Having the ability to set a TTL on the cache key is a critical feature of a cache, not something that can be tacked on later.
I always find these "don't use redis" posts kind of strange. Redis is so simple to operate at any scale, I don't quite get why it is important to remove it.
I keep hoping Postgres will one day have the ability to mark a timestamp column as an expiry column. It would be useful for all kinds of things beyond caching, including session tokens, feature flags, background jobs, rate limiting, delayed deletion (as a variant of soft deletion), etc.
It seems like the autovacuum could take care of these expired rows during its periodic vacuum. The query planner could automatically add a condition that excludes any expired rows, preventing expired rows from being visible before autovacuum cleans them up.

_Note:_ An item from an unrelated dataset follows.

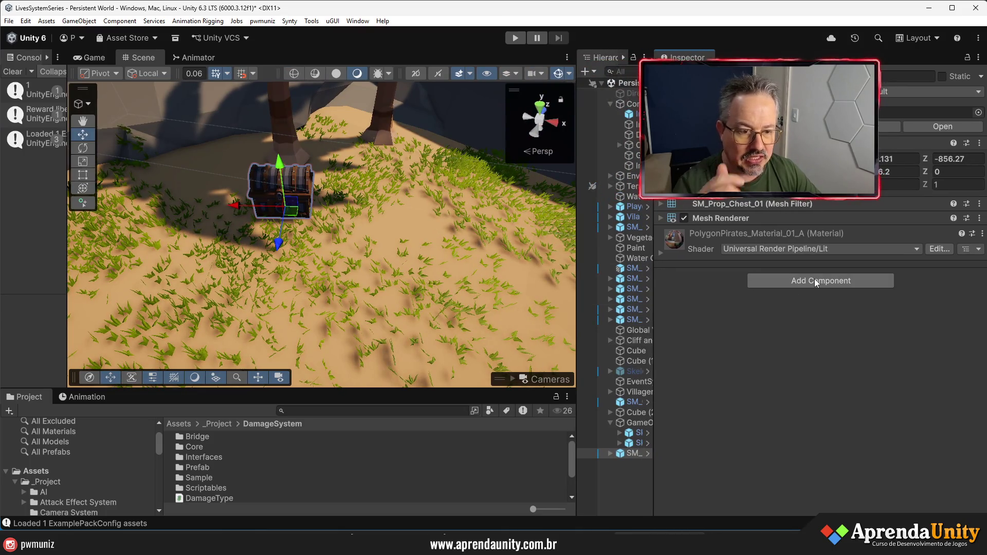
left_click(815, 281)
type("bau")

One could use a trigger for this. All we need is to setup a trigger that would delete all expired records looking at some timestamp column on update. That would eat up some latency but as was said, most projects would find it good enough anyway.
Probably better to use partitioned table and drop old partitions.
I use pg cron for this. But I don't have a need for TTL to be to the minute accurate, or even to the hour.
It's not like it's bad, it's more like cutting down on the amount of systems you need to operate.
I have been running Redis for years as a cache and have spent less than 5 cumulative minutes "operating" it.
I'm a big "just use Postgres" fan but I think Redis is sufficiently simple and orthogonal to include in the stack.
Postgres nationalists will applaud the conclusion no matter how bad the reasoning is.
Don't get me wrong, the idea that he wants to just use a RDMBS because his needs aren't great enough, is a perfectly inoffensive conclusion. The path that led him there is very unpersuasive.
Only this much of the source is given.